The coalesce conditional expression returns the first non-null value. Using this in the query will allow us to support multiple try functions with their own date_parse functions.

SELECT TestData.FormatId, 
       Coalesce(
         try(date_parse(TestData.MultiDateCol, '%Y-%m-%d %H:%i:%s')),
         try(date_parse(TestData.MultiDateCol, '%Y/%m/%d %H:%i:%s')),
         try(date_parse(TestData.MultiDateCol, '%Y/%m/%d')),
         try(date_parse(TestData.MultiDateCol, '%d %M %Y')),
         try(date_parse(TestData.MultiDateCol, '%d %M %Y %H:%i:%s')),
         try(date_parse(TestData.MultiDateCol, '%d/%m/%Y %H:%i:%s')),
         try(date_parse(TestData.MultiDateCol, '%d-%m-%Y %H:%i:%s'))
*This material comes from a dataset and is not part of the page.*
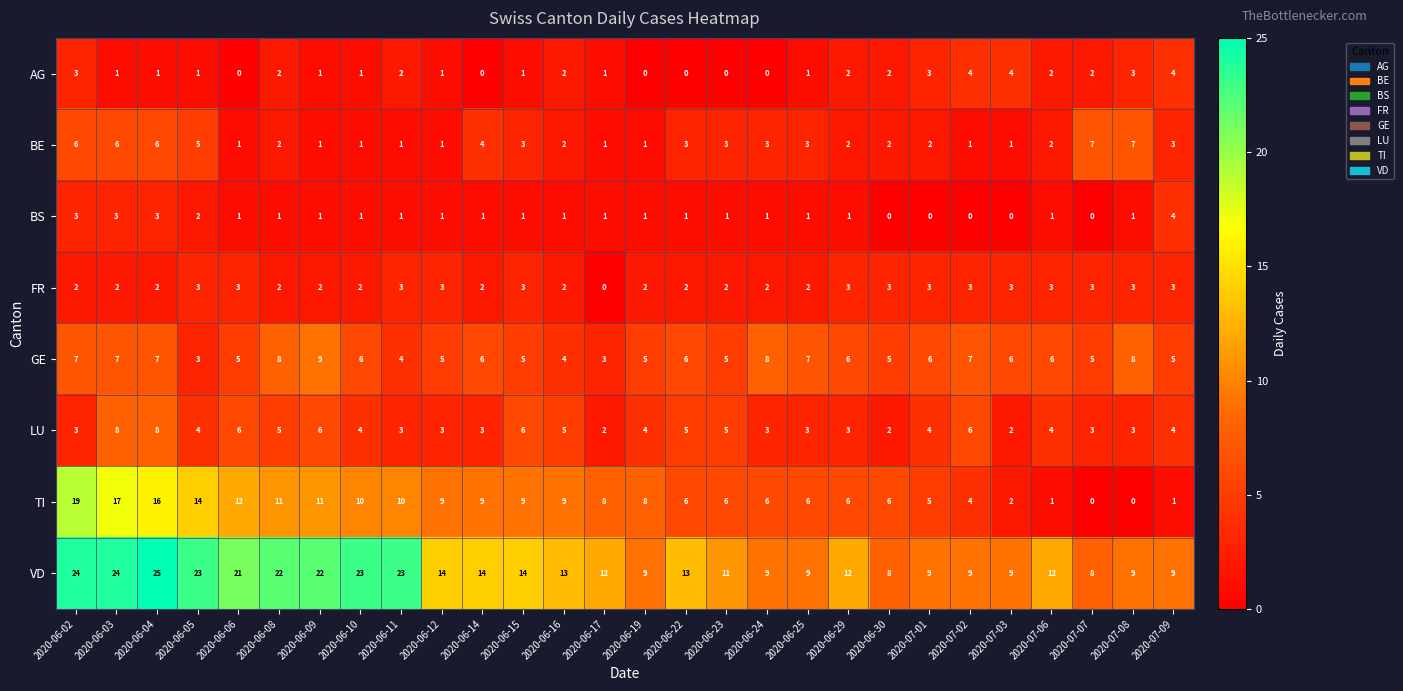

What is the spread (max minus min) of values at 2020-06-30?

8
       )  as DateConvertedToTimestamp,
       TestData.MultiDateCol
FROM
(
  SELECT '2020-01-01 13:01:01' AS MultiDateCol, 'Format 1' AS FormatId
  UNION ALL
  SELECT '2020/01/02 13:01:02', 'Format 2'
  UNION ALL
  SELECT '2020/01/03', 'Format 3'
  UNION ALL
  SELECT '04 JAN 2020', 'Format 4'
  UNION ALL
  SELECT '05 JAN 2020 13:01:05', 'Format 5'
  UNION ALL
  SELECT '06/01/2020 13:01:06', 'Format 6'
  UNION ALL
  SELECT '07-01-2020 13:01:07', 'Format 7'
) AS TestData
ORDER BY TestData.FormatId
6 - Converted.png

Using this you can support a wide range of custom date formats without causing errors in your query.